### Tasks to perform
**1)** Please copy, word for word, the part of the commentary on Iran that begins with "The Guardian recently" and ends with "the Cold War.".
**2)** Write the next part of the commentary on Iran, picking up after its final sentence.

### Source document
The Guardian recently decided to publish an opinion piece written by the Iranian foreign minister. I don't think the Guardian editorial staff are dumb enough to plaster their website with "WE LOVE HAMAS" or "DEATH TO THE WEST" but it's pretty clear where their sympathies lie when it comes to the Israel+US vs Iran+proxies conflict.

The Iranian population is much more secular and pro-western than their neighbors, even those that are American allies on paper, and has the human capital needed to support a first world economy, so the fact that they have been languishing under an Islamist theocracy for decades instead of achieving their full potential is a tragedy of similar proportions to Eastern Europe being stuck behind the iron curtain during the Cold War.

This latest round of protests was also sparked by economic problems such as rampant inflation and Tehran running out of water, and not the sorts of purely cultural issues that some here would pattern-match to foreign interference, such as the 2022 protests over the hijab law. Democracy is not what most are asking for; many of the protest chants I've heard are some variation of "Bring back the Shah."

One wonders what might happen if the Iranians get their Shah and the economy continues to suck and the water in Tehran continues to not flow. I mean, the Pahlavi heir might be a nice guy (and is almost certainly nicer than who's currently occupying the not-exactly-a-throne in Tehran), but that doesn't necessarily mean he and his friends know how to run an economy. (Does anybody?) As for the drought, whether that ends isn't under the government's control. The new goverment might be able to build pipelines to bring in water from other parts of Iran, but its ability to do so will be constrained by the economy, which brings things back to the first problem....

A notionally pro-western government in Tehran will almost certainly get large western loans for the purpose of immediate legitimacy-building options, and Iran can pay those loans back with oil if they need to.

sparked by economic problems such as rampant inflation and Tehran running out of water

Some of these are the result of vanilla idiotic theocracy, but I wouldn't downplay the influence of US sanctions on economic problems.

### Dataset content
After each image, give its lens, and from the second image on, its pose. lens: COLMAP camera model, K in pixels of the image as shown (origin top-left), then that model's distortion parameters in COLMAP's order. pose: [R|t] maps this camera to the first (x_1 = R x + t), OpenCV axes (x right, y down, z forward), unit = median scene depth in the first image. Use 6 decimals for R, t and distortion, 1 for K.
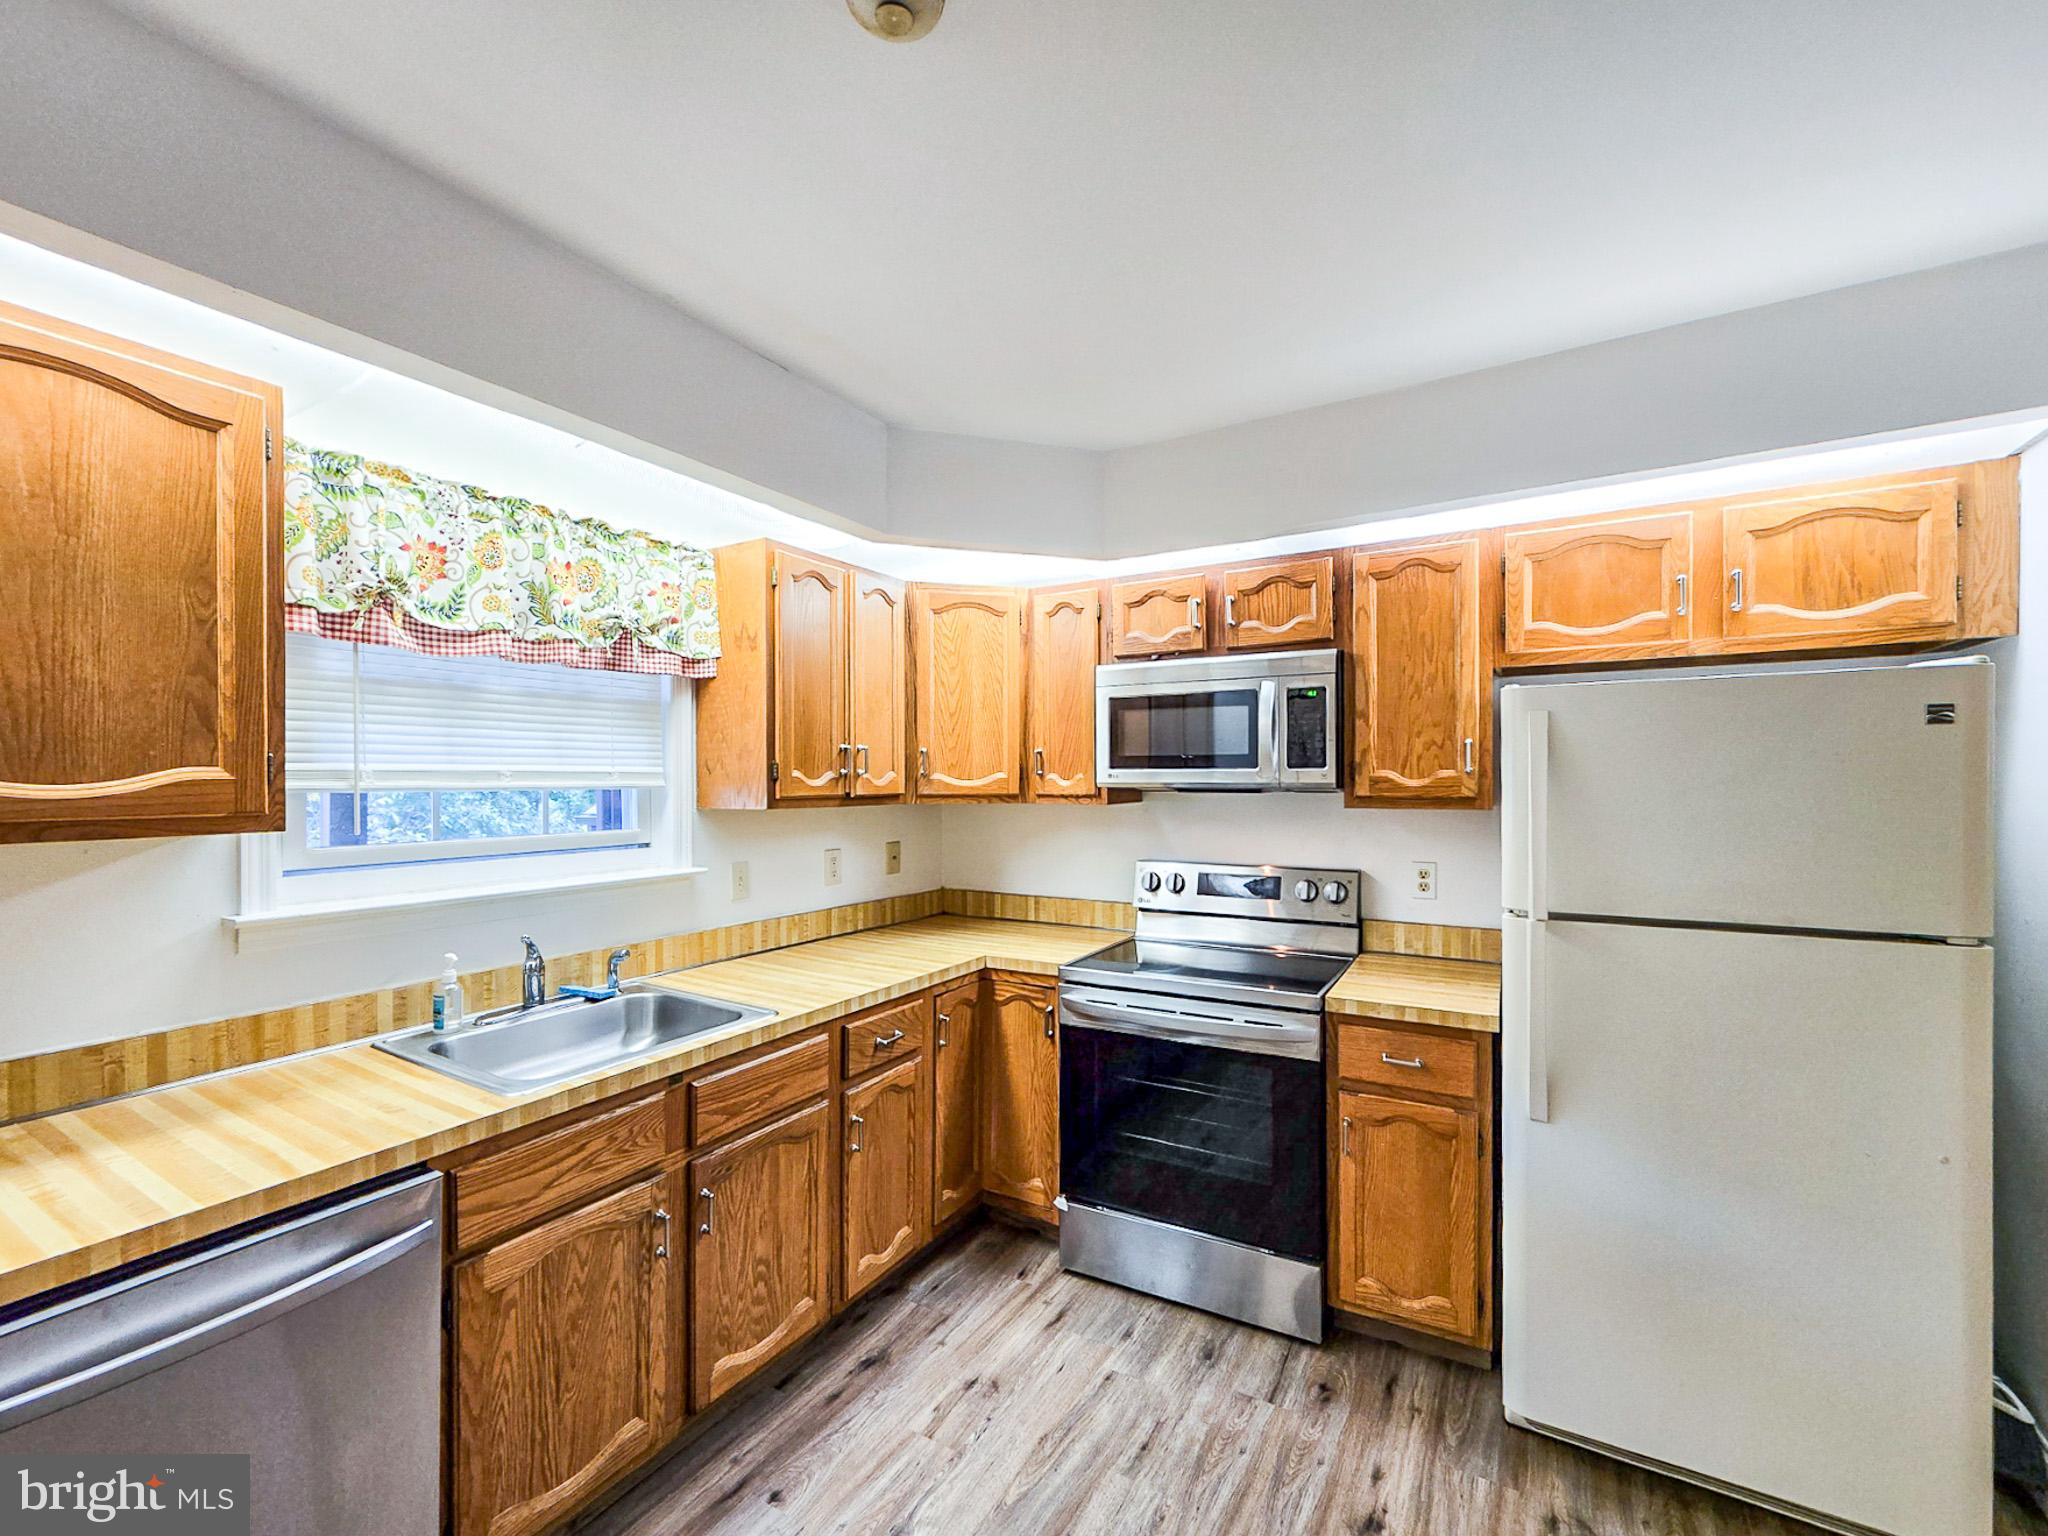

### Task-by-task answers
**1)**
The Guardian recently decided to publish an opinion piece written by the Iranian foreign minister. I don't think the Guardian editorial staff are dumb enough to plaster their website with "WE LOVE HAMAS" or "DEATH TO THE WEST" but it's pretty clear where their sympathies lie when it comes to the Israel+US vs Iran+proxies conflict.

The Iranian population is much more secular and pro-western than their neighbors, even those that are American allies on paper, and has the human capital needed to support a first world economy, so the fact that they have been languishing under an Islamist theocracy for decades instead of achieving their full potential is a tragedy of similar proportions to Eastern Europe being stuck behind the iron curtain during the Cold War.

**2)**
but I get the impression that a lot of Iran's badness is exaggerated by Western media

They're a totalitarian Islamic state that has hostility to the US itself ("The Great Satan") as one of their basic principles. They're a major sponsor of terrorism and have long been engaging in a (mostly) proxy war against a US ally. The groypers may support the latter but for most US citizens I suspect all of these are bad.

As for their legitimacy, that's a internal matter. My impression is that aside from the more Westernized Iranians most of whom escaped, were driven out, or were killed in or after the revolution, the Iranian people do support them, but I could be wrong. I have been assuming the protests are sponsored by the letters C, I, and A.

hostility to the US itself ("The Great Satan")

To be fair, from the perspective of a random ME country, it is not clear to me that that assessment is categorically wrong.

If a foreign country half a world away backed a coup to install some autocrat, then a few years later offered broad support to your regional enemy while said enemy attacked you with chemical weapons, hammered you with sanctions for decades, broke treaties, invaded your neighbor and made a complete mess of things, and generally provided cover for a client-state who would freely bomb your military installations and murder your nuclear weapon scientists, then bomb your military installations themselves, you would likely also not like that country a lot.

Hell, when Reagan called the USSR an 'Evil Empire', they had done far less to the US.

major sponsor of terrorism

The price for being the biggest sponsor of terror attacks on American soil clearly goes to Saudi Arabia for their links to Bin Laden.

have long been engaging in a (mostly) proxy war against a US ally.

That conflict is very much a two-way road. My considered opinion nowadays is that the Ayatollah and Nethanyahu richly deserve each other, and there is no reason for civilized countries to become entangled in their beef.

"US bad, actually" is a pretty common take, but

  1. When comparing the US to a Islamic theocracy, even with all the bad things the US has done, the US still comes out on top. BTW, the word "unprecedented' gets bandied out a lot nowadays, but one of the revolution's early acts was the Iran hostage crisis at the US embassy to Iran. That was "unprecedented".

and

  1. From the perspective an American, it doesn't matter. They're an enemy whether the US deserves the enmity or not.

As for the "Evil Empire", regardless of what they did or didn't do to the US, the USSR was that; ask the Latvians, Lithuanians, Estonians, Hungarians, and the survivors of the Prague Spring, among many others.

As for the "Evil Empire", regardless of what they did or didn't do to the US, the USSR was that; ask the Latvians, Lithuanians, Estonians, Hungarians, and the survivors of the Prague Spring, among many others.

Oh, I am not doubting that. I am not some Holodomor denier.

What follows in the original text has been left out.